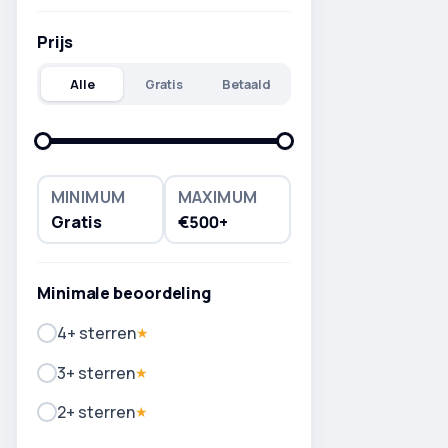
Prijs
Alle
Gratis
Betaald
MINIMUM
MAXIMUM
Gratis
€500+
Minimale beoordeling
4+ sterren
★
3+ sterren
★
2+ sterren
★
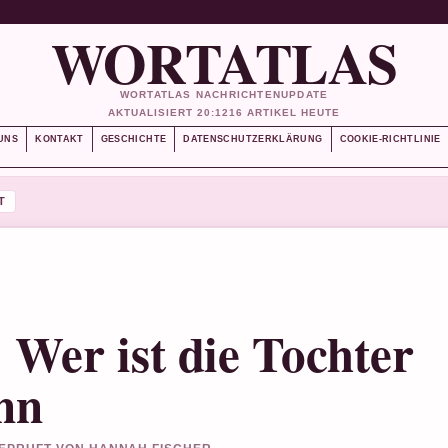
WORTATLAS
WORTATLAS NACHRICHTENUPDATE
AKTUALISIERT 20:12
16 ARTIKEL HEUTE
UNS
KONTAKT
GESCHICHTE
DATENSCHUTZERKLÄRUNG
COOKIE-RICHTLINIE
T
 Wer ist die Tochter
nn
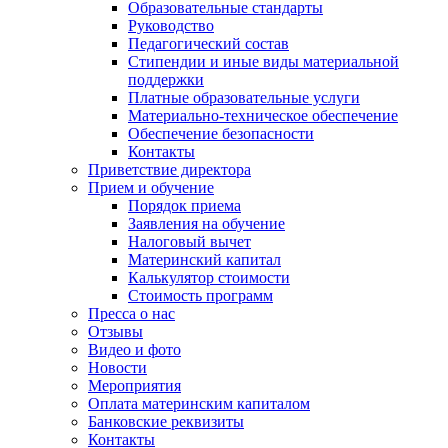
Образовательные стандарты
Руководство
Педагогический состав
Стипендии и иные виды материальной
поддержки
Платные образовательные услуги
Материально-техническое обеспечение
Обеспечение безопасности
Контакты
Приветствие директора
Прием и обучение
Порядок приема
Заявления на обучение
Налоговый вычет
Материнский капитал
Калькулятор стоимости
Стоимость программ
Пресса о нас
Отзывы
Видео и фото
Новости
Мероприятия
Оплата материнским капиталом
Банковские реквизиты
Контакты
=-=-=-=-=
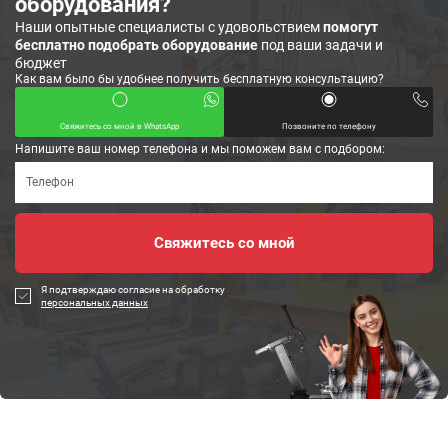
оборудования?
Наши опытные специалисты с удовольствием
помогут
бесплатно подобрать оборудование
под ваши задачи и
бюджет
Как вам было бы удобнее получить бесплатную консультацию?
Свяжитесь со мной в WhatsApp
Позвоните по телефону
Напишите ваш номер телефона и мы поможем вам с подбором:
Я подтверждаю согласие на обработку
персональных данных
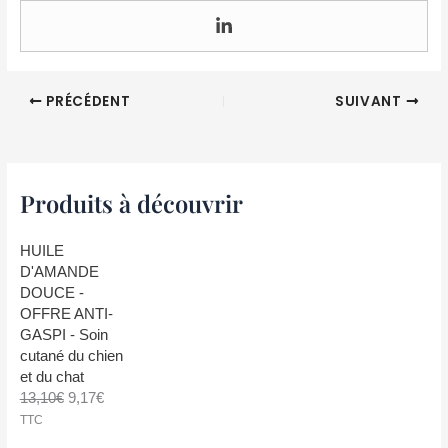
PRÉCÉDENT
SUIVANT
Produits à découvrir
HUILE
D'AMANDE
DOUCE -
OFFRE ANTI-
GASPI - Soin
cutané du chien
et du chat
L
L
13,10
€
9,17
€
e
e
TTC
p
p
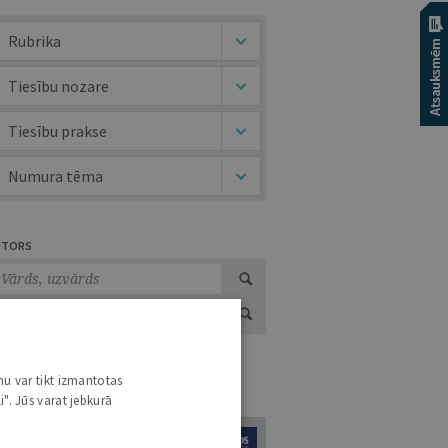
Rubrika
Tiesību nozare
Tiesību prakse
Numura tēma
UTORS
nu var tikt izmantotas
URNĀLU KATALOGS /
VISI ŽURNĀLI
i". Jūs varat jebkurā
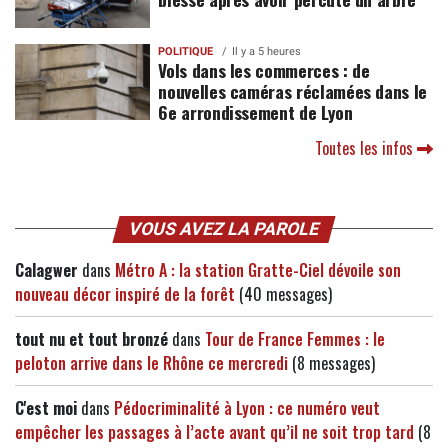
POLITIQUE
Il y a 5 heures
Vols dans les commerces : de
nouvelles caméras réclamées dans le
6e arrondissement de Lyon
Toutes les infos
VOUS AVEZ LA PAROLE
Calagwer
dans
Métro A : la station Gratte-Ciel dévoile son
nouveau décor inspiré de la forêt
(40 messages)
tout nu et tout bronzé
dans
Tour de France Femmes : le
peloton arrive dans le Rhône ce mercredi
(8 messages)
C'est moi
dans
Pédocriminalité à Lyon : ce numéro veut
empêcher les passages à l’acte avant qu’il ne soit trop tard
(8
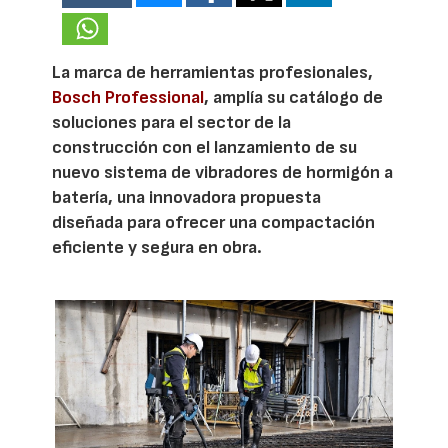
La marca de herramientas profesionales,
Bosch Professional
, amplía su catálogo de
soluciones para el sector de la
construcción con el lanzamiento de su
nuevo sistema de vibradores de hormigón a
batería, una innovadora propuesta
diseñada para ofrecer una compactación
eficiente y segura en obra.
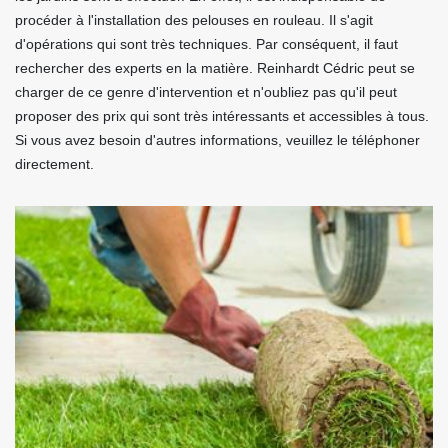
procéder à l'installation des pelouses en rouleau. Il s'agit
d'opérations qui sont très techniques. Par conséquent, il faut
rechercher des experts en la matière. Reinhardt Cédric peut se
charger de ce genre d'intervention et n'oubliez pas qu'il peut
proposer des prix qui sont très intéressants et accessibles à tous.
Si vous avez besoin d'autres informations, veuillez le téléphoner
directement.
=-=-=-=-=
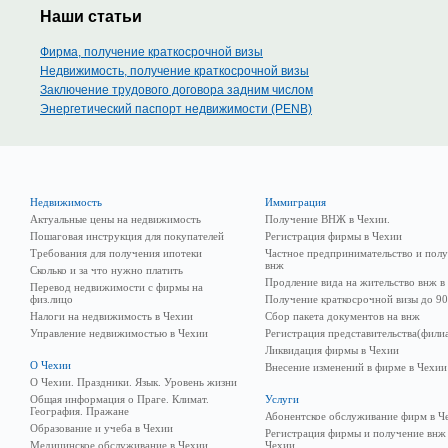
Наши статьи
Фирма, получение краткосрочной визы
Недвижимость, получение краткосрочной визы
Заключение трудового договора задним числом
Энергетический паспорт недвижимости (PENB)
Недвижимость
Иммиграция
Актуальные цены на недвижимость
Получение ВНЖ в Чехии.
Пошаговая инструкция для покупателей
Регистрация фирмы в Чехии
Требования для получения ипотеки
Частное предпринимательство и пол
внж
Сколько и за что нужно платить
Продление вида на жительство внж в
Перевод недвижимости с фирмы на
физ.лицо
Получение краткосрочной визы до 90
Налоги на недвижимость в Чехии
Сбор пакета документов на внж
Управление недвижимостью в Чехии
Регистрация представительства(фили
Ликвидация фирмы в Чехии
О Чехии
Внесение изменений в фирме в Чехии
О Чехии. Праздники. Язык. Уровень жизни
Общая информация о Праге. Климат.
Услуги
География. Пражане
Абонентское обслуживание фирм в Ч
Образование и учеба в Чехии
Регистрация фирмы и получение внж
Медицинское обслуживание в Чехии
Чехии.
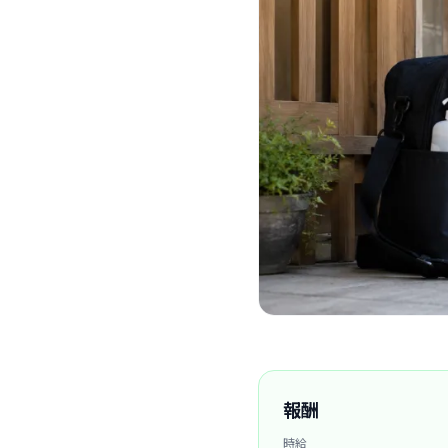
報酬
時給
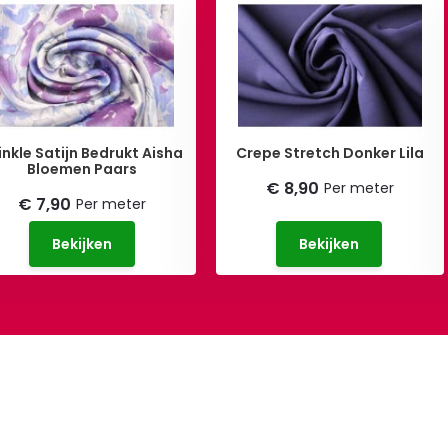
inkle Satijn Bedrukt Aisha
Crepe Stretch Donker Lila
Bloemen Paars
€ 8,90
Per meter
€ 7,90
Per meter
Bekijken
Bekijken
=-=-=-=-=
• **Task goal**
Please gather every line above that contains the string "недвижимости". Uppercase and lowercase letters count as different.

• **Task answer**
Энергетический паспорт недвижимости (PENB)
Перевод недвижимости с фирмы на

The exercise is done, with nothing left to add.